Subsequent judicial opinions underscore the need for review today. Since the adoption of the Commission’s current rules, the Court has repeatedly emphasized that it “has recognized only one permissible ground for restricting political speech: the prevention of ‘quid pro quo’ corruption or its appearance.”[4] It also has emphasized that there must be solid evidence of problems to justify a regulation: “We have ‘never accepted mere conjecture as adequate to carry a First Amendment burden.’”[5]
Moreover, the Court has clarified how courts will approach agency interpretations of statutes. Loper Bright Enterprises v. Raimondo ruled that “Chevron is overruled. Courts must exercise their independent judgment in deciding whether an agency has acted within its statutory authority, as the APA requires…. And when a particular statute delegates authority to an agency consistent with constitutional limits, courts must respect the delegation, while ensuring that the agency acts within it. But courts need not and under the APA may not defer to an agency interpretation of the law simply because a statute is ambiguous.”[6]

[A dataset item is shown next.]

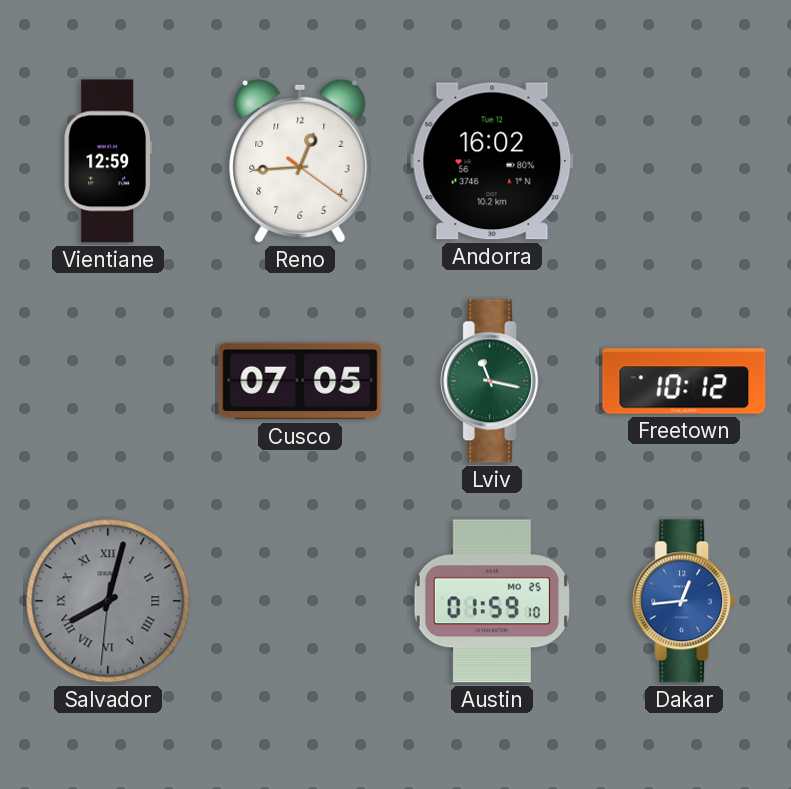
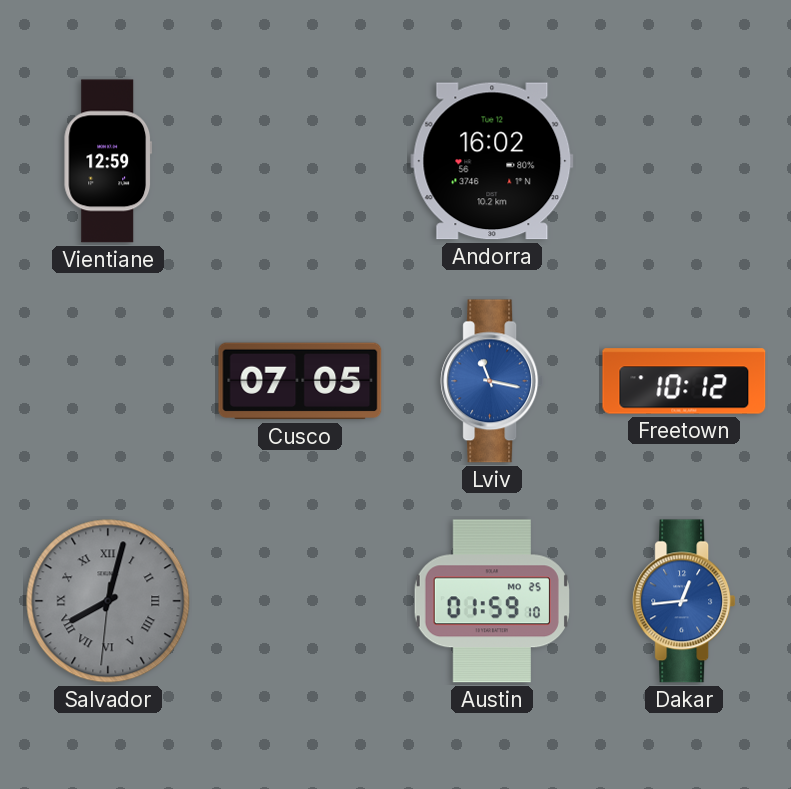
Reno: 12:44 -> none
Lviv dial: green -> blue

The Petition provides an opportunity for the Commission to revisit both practical and legal concerns about its current regulatory approach, including whether the Commission’s current approach is properly tailored to the statute or whether it sweeps up too much core First Amendment activity.
For example, the Commission should reexamine the presumption that state and local/district committees are “affiliated” for purposes of federal contribution limits. This presumption has the necessary effect of filtering contributions up to the state party and away from more locally focused organizations. Moreover, it neglects that in many states, local and district parties act with a significant degree of autonomy and often select their own leaders in localized elections.
The Commission should also reexamine the allocation of expenses for staff salaries, wages, and benefits. As the Petition for Rulemaking observes, the inclusion of “federal election activity” goes beyond what is required in the statute and federalizes the vast majority of state party employees, particularly in states that do not have off-year state or local elections.
Other areas for particular attention include revisiting the Commission’s definition of exempt volunteer activities, particularly considering the changing nature of campaigning, and reexamining the Commission’s definition of federal election activity, which, as currently written, sweeps up far too much basic party activity that is at best tangentially connected to federal elections.
The Commission has heard concerns with its approach to political parties for over a decade. Supreme Court rulings since the adoption of the party regulations heighten these concerns by raising serious constitutional doubts about many of the regulations. Thus, the matter is ripe for consideration and action. Therefore, we strongly encourage the Commission to initiate a rulemaking addressing regulations on political parties as soon as possible.
Thank you very much for your time and consideration of our views.
Respectfully submitted,
Bradley A. Smith Gary M. Lawkowski
Chairman Senior Fellow
[1] The Institute for Free Speech is a nonpartisan, nonprofit 501(c)(3) organization that promotes and defends the First Amendment rights to freely speak, assemble, publish, and petition the government.
[2] FEC Chairman Goodman and Vice Chair Ravel Host Political Party Forum, Federal Election Commission (June 4, 2024), https://www.fec.gov/updates/fec-chairman-goodman-and-vice-chair-ravel-host-political-party-forum/.
[3] See Comment of Center for Competitive Politics on Notice 2016-11: Rulemaking Petition: Political Party Rules (Jan. 30, 2017), https://sers.fec.gov/fosers/showpdf.htm?docid=355039.
[4] FEC v. Cruz, 596 U.S. 289, 305 (2022).
[5] Cruz, 596 U.S. at 307 (quoting McCutcheon v. FEC, 572 U.S. 184, 210 (2014)).